For now, Sheridan will focus intensely on her new team, with two wins and no losses or ties.
“As a team, our goal is to win the league and you know, (even though) a new team coming in has a really low percentage chance,” Sheridan said. “And people really underestimate us. But I’m really confident in this group. And that’s still going to be our goal.”
Adapting is one of her biggest challenges now — to new players, new defenders and a new part of the country.
Goalkeeper Kailen Sheridan greets the crowd after the match. Photo by Chris Stone
Calling New York and New Jersey a “very high intensity, emotional places,” she is trying to adapt to the “calm and relaxed” culture of Southern California.
But she thinks slowing herself down, taking it a day or match at a time, is good for her and is looking forward to this lifestyle for years to come. San Diego is a great place to live, she believes.
“We’re also looking at the long run of this team,” she said. “And I think it’s going to be one of those clubs that has a legacy and really builds the culture around the city.”
She calls her teammates “super humble.

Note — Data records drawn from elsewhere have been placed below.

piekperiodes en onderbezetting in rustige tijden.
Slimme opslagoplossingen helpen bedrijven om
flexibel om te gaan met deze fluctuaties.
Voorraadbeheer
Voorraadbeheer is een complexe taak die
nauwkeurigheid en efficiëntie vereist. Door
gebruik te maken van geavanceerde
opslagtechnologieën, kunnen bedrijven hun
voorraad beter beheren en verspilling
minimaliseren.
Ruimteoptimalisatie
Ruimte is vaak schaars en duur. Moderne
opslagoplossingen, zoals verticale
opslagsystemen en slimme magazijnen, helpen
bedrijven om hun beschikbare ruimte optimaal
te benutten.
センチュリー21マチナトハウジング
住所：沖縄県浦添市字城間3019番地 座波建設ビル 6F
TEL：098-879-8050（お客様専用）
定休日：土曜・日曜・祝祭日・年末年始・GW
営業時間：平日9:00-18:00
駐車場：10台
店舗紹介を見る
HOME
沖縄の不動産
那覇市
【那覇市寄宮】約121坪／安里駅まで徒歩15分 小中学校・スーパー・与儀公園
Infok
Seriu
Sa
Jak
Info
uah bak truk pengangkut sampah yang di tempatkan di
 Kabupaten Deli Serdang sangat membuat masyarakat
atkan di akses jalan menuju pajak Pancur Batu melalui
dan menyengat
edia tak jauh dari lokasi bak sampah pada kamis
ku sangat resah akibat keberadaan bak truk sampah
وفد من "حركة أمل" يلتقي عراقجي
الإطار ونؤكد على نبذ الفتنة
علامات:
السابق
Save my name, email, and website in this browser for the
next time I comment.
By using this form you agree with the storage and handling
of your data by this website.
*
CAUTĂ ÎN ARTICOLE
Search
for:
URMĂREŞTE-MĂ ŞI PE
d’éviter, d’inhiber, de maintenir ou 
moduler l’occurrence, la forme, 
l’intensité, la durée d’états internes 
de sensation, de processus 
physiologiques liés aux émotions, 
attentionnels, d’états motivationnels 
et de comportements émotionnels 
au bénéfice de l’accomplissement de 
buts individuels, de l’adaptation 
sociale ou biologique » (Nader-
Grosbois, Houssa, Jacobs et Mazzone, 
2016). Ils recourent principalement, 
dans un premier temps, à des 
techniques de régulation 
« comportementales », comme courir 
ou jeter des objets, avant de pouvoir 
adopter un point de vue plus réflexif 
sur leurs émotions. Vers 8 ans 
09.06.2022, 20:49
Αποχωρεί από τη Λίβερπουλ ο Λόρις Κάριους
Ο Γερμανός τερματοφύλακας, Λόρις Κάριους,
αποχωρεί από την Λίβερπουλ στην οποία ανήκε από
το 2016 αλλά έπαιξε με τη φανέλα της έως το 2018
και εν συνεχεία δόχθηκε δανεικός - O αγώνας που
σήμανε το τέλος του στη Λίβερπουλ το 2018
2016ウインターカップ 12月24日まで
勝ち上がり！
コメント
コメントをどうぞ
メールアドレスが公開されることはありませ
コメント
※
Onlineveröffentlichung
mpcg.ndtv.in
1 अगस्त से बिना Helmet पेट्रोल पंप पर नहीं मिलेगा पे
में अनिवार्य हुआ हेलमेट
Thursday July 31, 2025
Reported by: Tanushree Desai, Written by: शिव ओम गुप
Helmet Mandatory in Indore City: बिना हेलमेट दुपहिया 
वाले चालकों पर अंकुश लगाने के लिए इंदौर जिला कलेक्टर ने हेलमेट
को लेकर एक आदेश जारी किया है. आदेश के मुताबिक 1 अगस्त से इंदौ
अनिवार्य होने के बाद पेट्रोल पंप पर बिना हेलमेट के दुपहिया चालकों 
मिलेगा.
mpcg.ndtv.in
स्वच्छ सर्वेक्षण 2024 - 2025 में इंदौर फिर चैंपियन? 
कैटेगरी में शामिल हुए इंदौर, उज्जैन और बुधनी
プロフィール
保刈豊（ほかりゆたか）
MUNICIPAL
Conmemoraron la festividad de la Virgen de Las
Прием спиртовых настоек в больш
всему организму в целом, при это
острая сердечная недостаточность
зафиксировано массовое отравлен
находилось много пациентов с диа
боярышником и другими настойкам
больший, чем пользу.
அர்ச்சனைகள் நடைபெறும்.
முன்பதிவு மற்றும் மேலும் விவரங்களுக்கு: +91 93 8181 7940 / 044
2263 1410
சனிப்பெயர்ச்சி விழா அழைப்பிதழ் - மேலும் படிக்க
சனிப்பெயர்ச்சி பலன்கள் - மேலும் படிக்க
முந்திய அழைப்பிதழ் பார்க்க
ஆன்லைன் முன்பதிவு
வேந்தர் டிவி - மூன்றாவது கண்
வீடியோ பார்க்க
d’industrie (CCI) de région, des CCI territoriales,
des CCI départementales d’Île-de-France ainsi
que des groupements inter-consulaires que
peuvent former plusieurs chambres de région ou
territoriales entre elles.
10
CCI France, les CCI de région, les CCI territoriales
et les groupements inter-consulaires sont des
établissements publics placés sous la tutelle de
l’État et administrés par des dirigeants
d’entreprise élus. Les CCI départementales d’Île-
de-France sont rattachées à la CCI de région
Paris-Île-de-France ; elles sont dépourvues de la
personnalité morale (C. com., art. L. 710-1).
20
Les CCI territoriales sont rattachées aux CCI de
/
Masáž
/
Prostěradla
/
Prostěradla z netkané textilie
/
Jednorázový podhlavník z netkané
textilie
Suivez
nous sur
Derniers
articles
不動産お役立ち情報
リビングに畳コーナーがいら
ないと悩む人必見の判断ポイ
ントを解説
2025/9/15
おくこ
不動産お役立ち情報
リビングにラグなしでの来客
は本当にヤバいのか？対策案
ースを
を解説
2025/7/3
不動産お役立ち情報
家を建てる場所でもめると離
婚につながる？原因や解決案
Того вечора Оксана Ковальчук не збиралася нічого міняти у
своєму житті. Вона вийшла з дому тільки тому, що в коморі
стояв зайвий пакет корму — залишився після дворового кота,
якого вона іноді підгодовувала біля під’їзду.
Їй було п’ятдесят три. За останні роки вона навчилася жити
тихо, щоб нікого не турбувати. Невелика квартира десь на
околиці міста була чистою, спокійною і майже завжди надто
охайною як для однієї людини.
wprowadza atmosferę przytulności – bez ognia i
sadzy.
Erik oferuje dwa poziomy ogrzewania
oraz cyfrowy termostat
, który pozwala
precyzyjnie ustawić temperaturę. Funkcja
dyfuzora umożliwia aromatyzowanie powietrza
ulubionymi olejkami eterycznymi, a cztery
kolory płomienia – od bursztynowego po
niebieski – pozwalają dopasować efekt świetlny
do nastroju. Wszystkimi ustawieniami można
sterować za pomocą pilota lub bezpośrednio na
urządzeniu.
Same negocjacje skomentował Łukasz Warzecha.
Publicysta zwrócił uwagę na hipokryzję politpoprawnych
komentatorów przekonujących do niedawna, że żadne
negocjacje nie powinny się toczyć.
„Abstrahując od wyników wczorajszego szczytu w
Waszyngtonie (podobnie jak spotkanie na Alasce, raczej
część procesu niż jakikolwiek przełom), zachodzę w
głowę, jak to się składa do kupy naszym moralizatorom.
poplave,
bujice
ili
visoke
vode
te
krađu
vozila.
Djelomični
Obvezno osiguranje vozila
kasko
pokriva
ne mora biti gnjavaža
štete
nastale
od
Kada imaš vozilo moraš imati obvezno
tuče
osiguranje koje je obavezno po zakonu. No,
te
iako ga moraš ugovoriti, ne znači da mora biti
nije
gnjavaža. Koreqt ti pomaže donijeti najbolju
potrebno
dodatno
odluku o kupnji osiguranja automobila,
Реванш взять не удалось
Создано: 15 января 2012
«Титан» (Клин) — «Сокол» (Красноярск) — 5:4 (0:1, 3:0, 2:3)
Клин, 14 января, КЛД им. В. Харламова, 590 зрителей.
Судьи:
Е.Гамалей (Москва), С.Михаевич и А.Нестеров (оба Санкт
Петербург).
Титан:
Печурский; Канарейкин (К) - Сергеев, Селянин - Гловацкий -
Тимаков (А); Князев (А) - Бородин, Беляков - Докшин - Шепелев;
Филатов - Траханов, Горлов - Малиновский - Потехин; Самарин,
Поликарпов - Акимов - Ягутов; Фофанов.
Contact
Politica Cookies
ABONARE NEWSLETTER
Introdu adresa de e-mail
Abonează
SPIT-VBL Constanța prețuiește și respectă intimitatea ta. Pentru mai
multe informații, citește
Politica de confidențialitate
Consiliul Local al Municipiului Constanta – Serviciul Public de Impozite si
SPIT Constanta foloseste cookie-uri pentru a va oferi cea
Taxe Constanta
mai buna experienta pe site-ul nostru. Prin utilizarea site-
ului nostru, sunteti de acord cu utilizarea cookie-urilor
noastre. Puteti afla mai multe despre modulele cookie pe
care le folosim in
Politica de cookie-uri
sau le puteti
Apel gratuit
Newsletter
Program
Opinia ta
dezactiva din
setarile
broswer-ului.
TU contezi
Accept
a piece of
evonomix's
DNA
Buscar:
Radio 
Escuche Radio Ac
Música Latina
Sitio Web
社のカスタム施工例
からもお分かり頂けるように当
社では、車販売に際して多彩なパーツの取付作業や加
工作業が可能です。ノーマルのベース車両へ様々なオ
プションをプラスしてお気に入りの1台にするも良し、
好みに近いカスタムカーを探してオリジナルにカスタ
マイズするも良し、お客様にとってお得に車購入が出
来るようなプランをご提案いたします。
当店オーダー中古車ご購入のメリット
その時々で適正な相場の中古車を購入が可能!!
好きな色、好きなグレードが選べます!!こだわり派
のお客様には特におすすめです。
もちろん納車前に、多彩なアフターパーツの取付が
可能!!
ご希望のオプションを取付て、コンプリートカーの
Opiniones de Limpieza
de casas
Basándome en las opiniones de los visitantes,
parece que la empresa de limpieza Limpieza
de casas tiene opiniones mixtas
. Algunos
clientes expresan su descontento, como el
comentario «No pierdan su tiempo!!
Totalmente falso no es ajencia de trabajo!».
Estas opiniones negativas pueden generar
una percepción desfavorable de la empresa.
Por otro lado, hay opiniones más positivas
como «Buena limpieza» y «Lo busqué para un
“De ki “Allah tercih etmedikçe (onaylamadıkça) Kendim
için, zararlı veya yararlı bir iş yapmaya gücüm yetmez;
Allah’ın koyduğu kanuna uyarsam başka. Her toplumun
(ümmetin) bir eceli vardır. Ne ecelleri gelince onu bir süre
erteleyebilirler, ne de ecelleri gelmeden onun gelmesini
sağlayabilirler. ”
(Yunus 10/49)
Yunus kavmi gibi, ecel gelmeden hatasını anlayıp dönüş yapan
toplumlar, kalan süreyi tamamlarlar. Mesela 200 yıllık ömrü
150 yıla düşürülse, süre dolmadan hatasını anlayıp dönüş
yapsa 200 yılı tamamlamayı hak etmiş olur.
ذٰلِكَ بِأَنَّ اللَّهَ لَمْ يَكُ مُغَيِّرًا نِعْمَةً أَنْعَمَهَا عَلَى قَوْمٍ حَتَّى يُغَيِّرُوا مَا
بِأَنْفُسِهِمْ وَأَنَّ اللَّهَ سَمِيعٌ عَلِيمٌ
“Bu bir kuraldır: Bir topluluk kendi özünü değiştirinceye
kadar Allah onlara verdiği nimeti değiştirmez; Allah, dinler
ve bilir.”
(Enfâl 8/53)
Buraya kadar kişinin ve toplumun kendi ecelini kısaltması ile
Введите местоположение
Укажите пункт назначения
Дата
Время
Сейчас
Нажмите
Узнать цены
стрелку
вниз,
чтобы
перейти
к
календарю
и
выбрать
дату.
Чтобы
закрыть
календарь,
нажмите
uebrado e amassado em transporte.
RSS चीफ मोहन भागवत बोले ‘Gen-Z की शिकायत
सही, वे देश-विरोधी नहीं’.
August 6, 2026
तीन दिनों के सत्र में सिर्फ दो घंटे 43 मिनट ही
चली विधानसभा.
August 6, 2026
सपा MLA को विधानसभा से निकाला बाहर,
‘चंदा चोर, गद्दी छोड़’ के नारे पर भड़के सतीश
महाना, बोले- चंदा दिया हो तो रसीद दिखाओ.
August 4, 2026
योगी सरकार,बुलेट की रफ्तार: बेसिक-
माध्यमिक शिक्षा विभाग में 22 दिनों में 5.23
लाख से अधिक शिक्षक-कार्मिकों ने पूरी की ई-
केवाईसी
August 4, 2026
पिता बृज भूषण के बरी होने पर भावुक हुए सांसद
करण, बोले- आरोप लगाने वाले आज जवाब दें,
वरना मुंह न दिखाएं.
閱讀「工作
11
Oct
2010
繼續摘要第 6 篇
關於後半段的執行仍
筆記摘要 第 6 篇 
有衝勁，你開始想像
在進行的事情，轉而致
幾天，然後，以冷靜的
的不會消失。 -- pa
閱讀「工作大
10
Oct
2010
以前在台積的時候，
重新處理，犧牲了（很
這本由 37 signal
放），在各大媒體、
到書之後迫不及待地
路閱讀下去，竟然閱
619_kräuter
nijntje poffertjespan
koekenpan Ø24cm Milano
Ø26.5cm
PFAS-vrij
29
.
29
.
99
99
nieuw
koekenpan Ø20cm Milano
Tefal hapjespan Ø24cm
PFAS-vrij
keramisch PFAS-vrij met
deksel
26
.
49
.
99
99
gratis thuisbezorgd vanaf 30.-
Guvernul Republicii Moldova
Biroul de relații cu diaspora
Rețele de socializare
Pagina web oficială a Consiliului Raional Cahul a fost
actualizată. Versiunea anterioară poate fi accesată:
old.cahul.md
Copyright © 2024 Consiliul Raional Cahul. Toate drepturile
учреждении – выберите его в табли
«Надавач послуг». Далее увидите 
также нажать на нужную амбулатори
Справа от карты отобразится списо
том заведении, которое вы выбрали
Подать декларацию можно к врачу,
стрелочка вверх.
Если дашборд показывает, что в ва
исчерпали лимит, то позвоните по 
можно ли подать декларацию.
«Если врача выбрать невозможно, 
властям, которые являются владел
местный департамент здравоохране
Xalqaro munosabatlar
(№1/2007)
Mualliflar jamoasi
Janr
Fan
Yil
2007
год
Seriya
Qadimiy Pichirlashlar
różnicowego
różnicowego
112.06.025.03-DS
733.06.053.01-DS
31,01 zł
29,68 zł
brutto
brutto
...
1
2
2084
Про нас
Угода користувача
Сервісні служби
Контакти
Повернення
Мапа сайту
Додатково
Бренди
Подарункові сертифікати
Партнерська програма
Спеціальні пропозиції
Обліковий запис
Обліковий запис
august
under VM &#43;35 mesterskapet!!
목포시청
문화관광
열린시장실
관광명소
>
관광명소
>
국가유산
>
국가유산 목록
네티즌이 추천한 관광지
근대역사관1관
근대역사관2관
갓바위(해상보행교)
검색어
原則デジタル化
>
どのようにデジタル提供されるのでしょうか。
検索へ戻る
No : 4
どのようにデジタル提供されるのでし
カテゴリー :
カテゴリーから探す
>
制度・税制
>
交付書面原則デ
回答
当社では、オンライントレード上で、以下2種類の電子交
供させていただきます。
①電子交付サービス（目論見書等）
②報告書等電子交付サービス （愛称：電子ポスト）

And that really helps. I think we have already kind of developed trust within each other. And that’s one of the biggest things you need on the field, but it also creates a really good environmental field.”
When she starting out in soccer, she had thoughts of being a forward.
“I mean, it’s cool and awesome to be a striker, but I think I found my calling,” she figures. “(Superstar Alex Morgan is) definitely better than I probably ever would have been. So I’m happy to be in the back. I’m happy to have her at the front.”
Her goal and that of her teammates is to improve with each match.
“I think, personally, I just want to be the best I can every day, and the best I can be for this team and for Canada,” Sheridan concluded. “And ultimately, if that gets me the World Cup … and the Olympic gold medal again, that’s my goal.”
The Wave hosts the Chicago Red Stars at 2 p.m. Sunday at Torero Stadium at the University of San Diego.